Sunday, 6 December 2009

Hawthorn haircut

It's been a bit of a celeb-fest at Tense Towers this weekend. We've had a visitation from the RSPB and also Big Brother. Now, I know what you're thinking. He's a bit soft in the head whenever that Kate Humble's on the telly, but surely even in his quirkiest moments, he wouldn't have signed up to Channel 4's flagship toxic bucket programme? Ah, not that Big Brother... my big brother, the one from the green, verdant pastures of industrial Teeside. So it's a fair bet that it's not grass giving it the colour.

But let's start at the very beginning, as Julie Andrews said, clothing the children in curtains and telling them to pull themselves together.

Friday night saw us entertaining the RSPB's premier guitar playing, blues loving, invertebrate respecting, habitat management advisor, JD. Now, the great British geneticist and evolutionary biologist, J B S Haldane, is reputed to have remarked that God has "an inordinate fondness for beetles". Well that goes for JD too, AND he can trump the Creator with an acoustic set from the Fab Four.

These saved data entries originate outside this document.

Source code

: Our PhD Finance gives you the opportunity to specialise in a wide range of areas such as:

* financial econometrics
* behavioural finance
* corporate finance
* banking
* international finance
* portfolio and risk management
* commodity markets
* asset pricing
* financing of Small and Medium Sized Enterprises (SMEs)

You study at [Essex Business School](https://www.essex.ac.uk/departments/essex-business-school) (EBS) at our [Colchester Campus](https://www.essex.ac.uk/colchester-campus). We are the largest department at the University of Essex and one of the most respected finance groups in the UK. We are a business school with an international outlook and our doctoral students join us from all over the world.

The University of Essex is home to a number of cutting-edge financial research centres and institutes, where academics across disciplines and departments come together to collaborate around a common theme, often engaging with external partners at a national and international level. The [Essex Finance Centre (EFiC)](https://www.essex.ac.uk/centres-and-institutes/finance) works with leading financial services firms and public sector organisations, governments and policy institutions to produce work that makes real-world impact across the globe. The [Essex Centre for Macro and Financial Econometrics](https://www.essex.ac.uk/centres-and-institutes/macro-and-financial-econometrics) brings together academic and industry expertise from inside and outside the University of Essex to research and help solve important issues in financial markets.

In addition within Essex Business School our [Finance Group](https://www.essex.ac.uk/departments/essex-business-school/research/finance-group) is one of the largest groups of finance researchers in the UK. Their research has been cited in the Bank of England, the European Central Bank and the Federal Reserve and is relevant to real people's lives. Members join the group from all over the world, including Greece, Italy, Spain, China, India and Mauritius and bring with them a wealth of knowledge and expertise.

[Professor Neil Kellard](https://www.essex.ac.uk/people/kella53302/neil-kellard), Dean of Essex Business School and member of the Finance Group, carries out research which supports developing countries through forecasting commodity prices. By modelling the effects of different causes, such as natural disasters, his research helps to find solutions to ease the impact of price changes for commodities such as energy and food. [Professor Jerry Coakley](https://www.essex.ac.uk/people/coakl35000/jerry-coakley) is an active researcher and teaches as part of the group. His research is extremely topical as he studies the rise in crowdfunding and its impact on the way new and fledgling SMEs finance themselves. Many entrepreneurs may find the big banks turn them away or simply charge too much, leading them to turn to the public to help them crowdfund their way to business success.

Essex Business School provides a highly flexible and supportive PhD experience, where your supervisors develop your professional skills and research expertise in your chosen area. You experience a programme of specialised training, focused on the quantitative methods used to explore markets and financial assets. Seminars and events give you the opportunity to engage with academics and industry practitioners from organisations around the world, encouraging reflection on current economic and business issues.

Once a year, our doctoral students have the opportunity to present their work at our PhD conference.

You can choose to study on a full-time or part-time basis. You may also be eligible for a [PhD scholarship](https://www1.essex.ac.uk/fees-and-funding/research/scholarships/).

Mind you, the only wildlife we saw during the evening was the Admiral and his waitressing stalker, the glamorous Kaz.

Let it be.

Come Saturday morning, a pair of Reed Buntings focused attention on the back garden, so when our lass popped out to the shops, JD and I decided to turn our skills (ok, JD's skills) to pruning the Hawthorn tree that all the birds seem to use on the way to the feeder. Situated a scant wingflap from the big Willow tree in the corner of our neighbour's garden, the Hawthorn is a handy, if unruly, conglomeration of twigs for the finches and tits en route to the sunflower seed. It stands about 4 metres high and is beginning to dominate the north side of the lawn. JD's wildlife-friendly eyes could see potential in reducing the branches by approximately 25% and encouraging the tree to produce more dense growth in the centre. A very un-horticultural thing to do, but here the watchwords are "habitat" and "creation". I'm sure JD thinks "Titchmarsh" is an expletive.

My brother and his wife arrived shortly before we completed the task, so we hurriedly stacked the loppings at the back of one of the borders, to provide further deadwood habitat for all those tiny invertebrates that support the food chain.

After a bracing, breezy walk around Tongwell Lake, we paused at the Nag's Head in Great Linford to sample a more restorative draught, then toddled back to Tense Towers to the news that Boro had won 5-1 away from home. Shurely shome mishtake?

A generation gap opened in the evening, the young 'uns (Ruth and JD) going off to Oxford to see The Answer, whilst those of us who don't even understand the question went to the pub for tea. And, yes, it's definitely called "tea" when there's four Northerners together.

Many thanks for the good times this weekend, guys. Sorry I couldn't stay awake!

1 comment:

John said...

:o)
and I got away wiv re-stashin the cash!